The following blog is written by Ian Burfield, Global Science Coordinator (Programmes), BirdLife International and Project Team Lead.
The project started in November 2017 and is progressing well. One of the first activities was an inception workshop to refine the scope of the audit, which was held at the David Attenborough Building and involved 13 different organisations and networks. In addition to the project partners (BirdLife International, RSPB, UNEP-WCMC, IUCN and the University of Cambridge: Department of Zoology, University of Cambridge: Centre for the Study of Existential Risk and ZSL), representatives from the following organisations also attended:
- DICE, University of Kent
- Group on Earth Observations Biodiversity Observation Network (GEO BON)

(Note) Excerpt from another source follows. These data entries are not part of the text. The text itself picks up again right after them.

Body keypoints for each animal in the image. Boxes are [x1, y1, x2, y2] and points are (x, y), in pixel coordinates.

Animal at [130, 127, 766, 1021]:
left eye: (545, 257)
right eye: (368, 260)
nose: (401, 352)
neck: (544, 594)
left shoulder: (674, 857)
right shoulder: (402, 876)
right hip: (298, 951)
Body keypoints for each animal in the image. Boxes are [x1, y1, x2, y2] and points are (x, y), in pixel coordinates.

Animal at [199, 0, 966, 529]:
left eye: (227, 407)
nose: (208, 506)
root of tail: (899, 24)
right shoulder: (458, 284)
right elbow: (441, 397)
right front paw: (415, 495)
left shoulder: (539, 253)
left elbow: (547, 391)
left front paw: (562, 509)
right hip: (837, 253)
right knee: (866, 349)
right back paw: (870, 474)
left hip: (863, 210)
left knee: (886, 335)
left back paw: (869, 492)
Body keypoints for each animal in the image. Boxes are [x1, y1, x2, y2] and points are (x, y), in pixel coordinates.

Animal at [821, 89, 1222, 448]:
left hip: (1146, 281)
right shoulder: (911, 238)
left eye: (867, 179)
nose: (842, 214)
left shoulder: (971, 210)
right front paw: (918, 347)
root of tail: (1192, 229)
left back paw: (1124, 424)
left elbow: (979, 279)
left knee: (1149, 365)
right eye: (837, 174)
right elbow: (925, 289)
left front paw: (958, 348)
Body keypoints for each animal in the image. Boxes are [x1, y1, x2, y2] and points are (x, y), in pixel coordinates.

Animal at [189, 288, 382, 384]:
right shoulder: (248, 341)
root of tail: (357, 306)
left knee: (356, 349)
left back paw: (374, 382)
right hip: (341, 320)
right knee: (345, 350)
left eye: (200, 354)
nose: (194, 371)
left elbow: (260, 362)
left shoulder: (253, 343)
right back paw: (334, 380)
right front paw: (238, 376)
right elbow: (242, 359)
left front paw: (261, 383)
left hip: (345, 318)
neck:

- Institute for Sustainability, Newcastle University
- Wetlands International
The workshop was successful in honing the focus of the project, which is to produce a near-comprehensive audit of schemes that are primarily designed to track changes in species abundance or occurrence over time. The workshop also helped to refine the process by which information on monitoring schemes and data would be collected. The project will identify these schemes by proactively searching the internet and scientific literature, and by conducting a questionnaire survey. It will then ground-truth the representativeness of the results by conducting ‘deep dives’ into the biodiversity monitoring conducted by a sample of countries.
Workshop attendees also fed into the development of the project researcher job description (Biodiversity Monitoring Project Assistant). Following a competitive recruitment process in January 2018, Dr Caroline Moussy was appointed. Caro is based at BirdLife International, in the David Attenborough Building.
The life of a project researcher
Caro’s first few weeks involved familiarisation with project documentation and relevant scientific literature, and planning the work required. She then held in-depth bilateral discussions with each of the project team members and associated experts, to find out more about what they can offer to the project. She then elaborated a draft structure for the database of monitoring schemes, before trialling how long it took to detect relevant monitoring schemes via web searches. Crucially, this pilot determined how much time should be allocated to searching using different terms, based on the rate at which the detection of new schemes began to level off.
In March 2018, Caro, presented the project at two global teleconferences of the IUCN SSC Species Monitoring Specialist Group (chaired by PJ Stephenson, one of the project co-supervisors). She was able to answer their questions, take on board their feedback, and seek their support. Caro has also forged good links with colleagues at GEO BON.
The selection criteria for the monitoring schemes and the structure of the database have now been finalised, and the associated questionnaire form has been disseminated widely (https://www.surveymonkey.com/r/speciesmonitoring). The project team and wider network have asked the coordinators of known biodiversity monitoring schemes to populate the form and thereby the database. Once populated, the contents of the database will be verified and analysed.
A series of dedicated pages about the project can be viewed on the website of the Species Monitoring Specialist Group. These pages are attracting a lot of interest, thanks to their promotion via social media, with visitors from over 40 countries.
All of the project outputs will be available from the project page on the CCI website.